The best Patterson can do at this moment is to bring up the “generational divide” [foot]As an aside, can we figure out another term to use for people 30 and under? Chuck D., KRS-One, “Run” Simmons, Darryl McDaniels, and countless other seminal hip-hop figures, are all old enough to be members of the American Association of Retired Persons. The term hip-hop generation is pretty much analytically useless as a way to distinguish these individuals from people born 30 years after them.[/foot], suggesting that people like Reed are out of touch and aren’t giving younger folk their props. Adolph’s response bears quoting in full:

I guess what I would say is that while getting old is not a lot of fun, being old confers some advantages and one of them is having been around the track enough times to be able to make some generalizations. And among the things that I’ve noticed is that for all of this kind of stuff, and this is like Occupy, this goes back to the Million Man March, all of this stuff, the principal defense is a call for what these actions and these lines of endeavor will produce. So you can’t really say anything to that except that well, it hasn’t happened yet. We’ve done this kind of thing before and it hasn’t produced the outcome that you insist this one is going to do. So the argument basically depends on a call for faith in things as yet unseen. So there’s not much you can say to that…

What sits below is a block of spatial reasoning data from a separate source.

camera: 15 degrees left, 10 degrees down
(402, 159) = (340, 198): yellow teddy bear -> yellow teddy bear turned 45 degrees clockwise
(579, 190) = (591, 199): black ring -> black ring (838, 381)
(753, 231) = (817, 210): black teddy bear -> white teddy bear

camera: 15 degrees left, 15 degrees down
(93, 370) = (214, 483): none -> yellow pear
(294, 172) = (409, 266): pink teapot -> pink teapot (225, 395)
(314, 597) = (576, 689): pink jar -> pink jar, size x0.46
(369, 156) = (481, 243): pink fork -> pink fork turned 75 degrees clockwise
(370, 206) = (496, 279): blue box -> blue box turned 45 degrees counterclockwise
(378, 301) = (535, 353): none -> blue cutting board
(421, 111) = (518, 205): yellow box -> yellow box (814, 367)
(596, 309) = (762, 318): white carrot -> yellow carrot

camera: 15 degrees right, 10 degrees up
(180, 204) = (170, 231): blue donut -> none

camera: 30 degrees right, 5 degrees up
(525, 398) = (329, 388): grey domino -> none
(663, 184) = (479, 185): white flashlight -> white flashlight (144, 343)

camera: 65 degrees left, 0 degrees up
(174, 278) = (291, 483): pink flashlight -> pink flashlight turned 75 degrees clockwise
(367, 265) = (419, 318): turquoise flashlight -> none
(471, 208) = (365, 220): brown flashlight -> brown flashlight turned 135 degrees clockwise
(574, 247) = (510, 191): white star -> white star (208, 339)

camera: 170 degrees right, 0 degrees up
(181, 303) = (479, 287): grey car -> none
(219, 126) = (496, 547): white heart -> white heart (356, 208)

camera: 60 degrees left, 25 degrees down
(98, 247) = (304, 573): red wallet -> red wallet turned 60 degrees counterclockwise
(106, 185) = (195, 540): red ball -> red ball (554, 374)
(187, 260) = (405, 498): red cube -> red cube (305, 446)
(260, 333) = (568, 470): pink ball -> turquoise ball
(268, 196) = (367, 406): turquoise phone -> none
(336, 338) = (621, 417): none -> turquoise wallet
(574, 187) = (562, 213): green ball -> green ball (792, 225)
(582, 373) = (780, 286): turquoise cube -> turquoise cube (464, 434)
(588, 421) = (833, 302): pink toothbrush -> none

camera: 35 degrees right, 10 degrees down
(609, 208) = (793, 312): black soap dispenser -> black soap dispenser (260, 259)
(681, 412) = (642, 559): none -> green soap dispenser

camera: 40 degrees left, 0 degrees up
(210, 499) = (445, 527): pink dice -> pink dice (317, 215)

I wouldn’t place either Occupy Wall Street or #blacklivesmatter in the same category as the Million Man March. Whereas the Million Man March was a conservative reproduction of the neoliberal status quo, both OWS and #blacklivesmatter can and should be thought of as critical responses to the neoliberal turn. Further while the MMM was top-down, and ostensibly designed to place Minister Louis Farrakhan at the head of the “black leader table” neither OWS nor #blacklivesmatter are about that life. At all. Patterson isn’t wrong to criticize Reed on this point.

However Reed can be wrong on this while still being correct in general. I wouldn’t at this point, place either OWS or #blacklivesmatter in the same category as the Civil Rights Movement, the Black Power Movement, the Labor Movement, the Women’s Rights Movement, the Gay Rights Movement, or a number of other movements that not only made visible demands for change that were supported by large groups of people, but actually accomplished those demands. And while I wouldn’t go too far with this–I don’t believe we need a “new” civil rights movement and I don’t want to be read as supporting such a notion–I do think that Reed’s critical approach is something the people directly involved in #blacklivesmatter should be more attentive to. Activists have already done the hard work required to bring people together to put their lives on the line. What we need are more actions designed to generate support for either specific policies (that are explicitly articulated), or for an alternative source of public power (that too, is explicitly articulated). The politics won’t take care of themselves. We have to take care of them.